[Stored records]
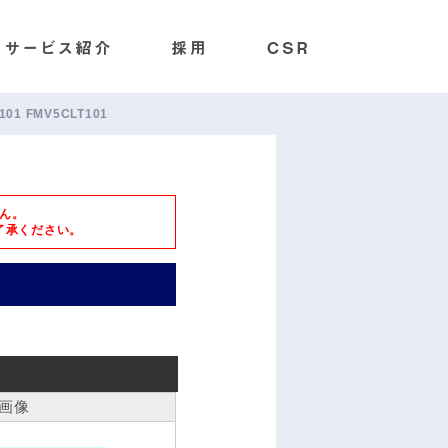
101 FMV5CLT101
ん。
了承ください。
画像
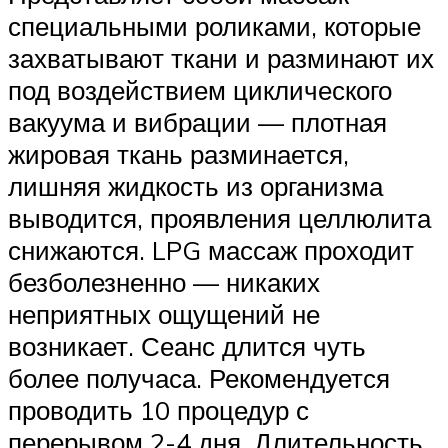
специальными роликами, которые
захватывают ткани и разминают их
под воздействием циклического
вакуума и вибрации — плотная
жировая ткань разминается,
лишняя жидкость из организма
выводится, проявления целлюлита
снижаются. LPG массаж проходит
безболезненно — никаких
неприятных ощущений не
возникает. Сеанс длится чуть
более получаса. Рекомендуется
проводить 10 процедур с
перерывом 2-4 дня. Длительность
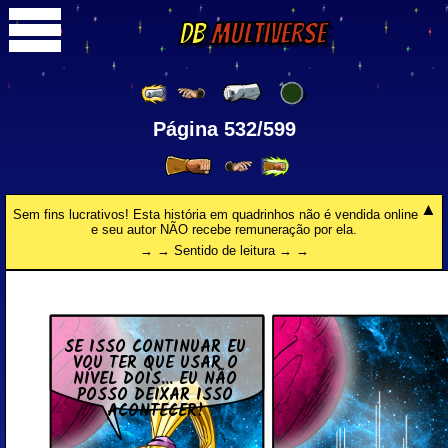
DB
Multiverse
Página 532/599
Sem fins lucrativos! Esta história em quadrinhos não é vendida online
e seu autor NÃO recebe remuneração por ela.
→ → Sentido de leitura → →
SE ISSO CON­TI­NUAR EU
VOU TER QUE USAR O
NÍVEL DOIS... EU NÃO
POSSO DEIXAR ISSO
ACON­TE­CER!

**Assignment**.
Copy out every line of text from the material above character for character, and leave out the pictures.

**Solution for this task**.
101 FMV5CLT101
ん。
了承ください。
画像
специальными роликами, которые
захватывают ткани и разминают их
под воздействием циклического
вакуума и вибрации — плотная
жировая ткань разминается,
лишняя жидкость из организма
выводится, проявления целлюлита
снижаются. LPG массаж проходит
безболезненно — никаких
неприятных ощущений не
возникает. Сеанс длится чуть
более получаса. Рекомендуется
проводить 10 процедур с
перерывом 2-4 дня. Длительность
DB
Multiverse
Página 532/599
Sem fins lucrativos! Esta história em quadrinhos não é vendida online
e seu autor NÃO recebe remuneração por ela.
→ → Sentido de leitura → →
SE ISSO CON­TI­NUAR EU
VOU TER QUE USAR O
NÍVEL DOIS... EU NÃO
POSSO DEIXAR ISSO
ACON­TE­CER!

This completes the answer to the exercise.